Proof attributed to
Lewis Carroll:
Consider a triangle ABC. Bisect BC, and call the point of bisection D. Construct a perpendicular from this point. Bisect angle BAC. Find the point where the angle bisector intersects the perpendicular constructed previously, and call it E.
Now construct a line from E perpendicular to AB. The point where it meets AB will be called F. Do the same on the other side: construct a line from E perpendicular to AC, and call the point of intersection G.
Now, ED is congruent to itself, and the angle EDB and EDC were both constructed as right angles, and DB is congruent to DC because D was chosen to bisect BC. Thus, the triangles EDB and EDC are congruent.
The angles EFA and EGA were both constructed as right angles, the angles FAE and GAE are the halves of a bisected angle, and of course AE is congruent to itself. Thus, the triangles FAE and GAE are congruent.
EB is congruent to EC, because they are corresponding parts of the congruent triangles EDB and EDC. Likewise, FE and GE are corresponding parts of FAE and GAE. Since the angles BFE and CGE are right angles, it follows that FEB and GEC are congruent (angle-side-side sufficing in the special case of a right angle).
Now, AF and AG are corresponding parts of FAE and GAE, and FB and GC are corresponding parts of FEB and GEC. Since AF=AG and FB=GC, AF+FB=AG+GC. Thus, AB=AC.
As a corolloary, it's simple to show that all triangles are equilateral, because it can be shown by the same method that AB=BC and BC=AC.
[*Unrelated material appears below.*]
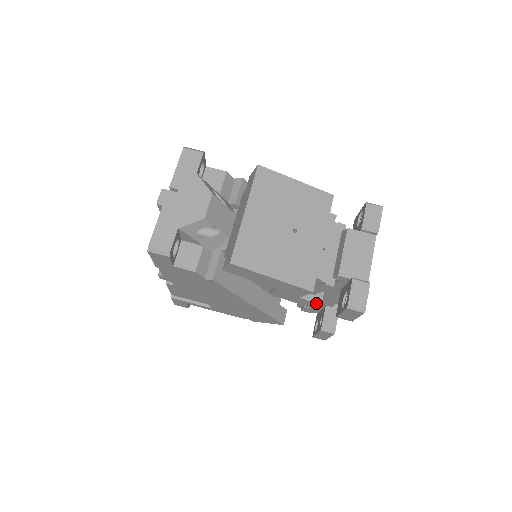
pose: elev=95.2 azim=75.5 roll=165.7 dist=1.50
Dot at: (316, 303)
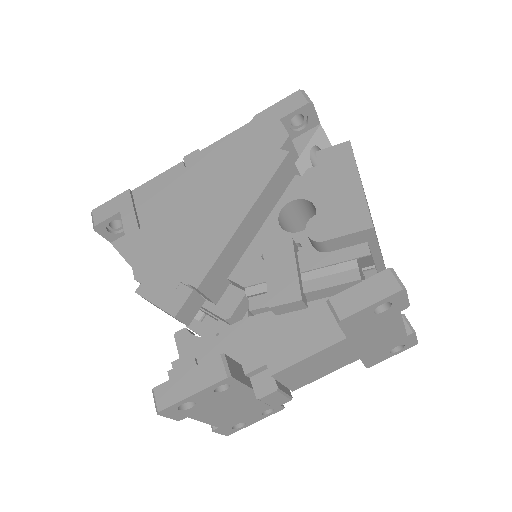
Dot at: (301, 292)
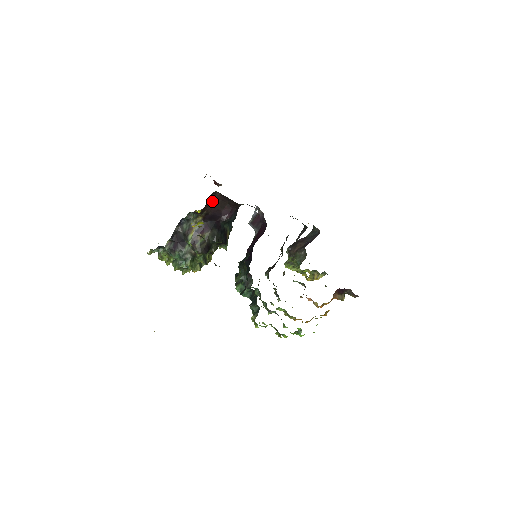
So, what's wrong with the proof? You won't find anything
wrong by going over the above description step-by-step. Every step is valid. Even the angle-side-side part, which tends to alarm students who remember it as the one triplet that doesn't work for proving congruence of triangles, is in fact valid when the angle is a right angle. If you want to work out the
error for yourself, stop reading now.
The problem is in the unstated assumption that F is between A and B, and G is between A and C. In a scalene triangle, these will not both be true. One of them will lie outside the triangle altogether. If it's F, then AB will be the difference between AF and FB, not the sum. E will also lie outside the triangle, but this does not affect the proof.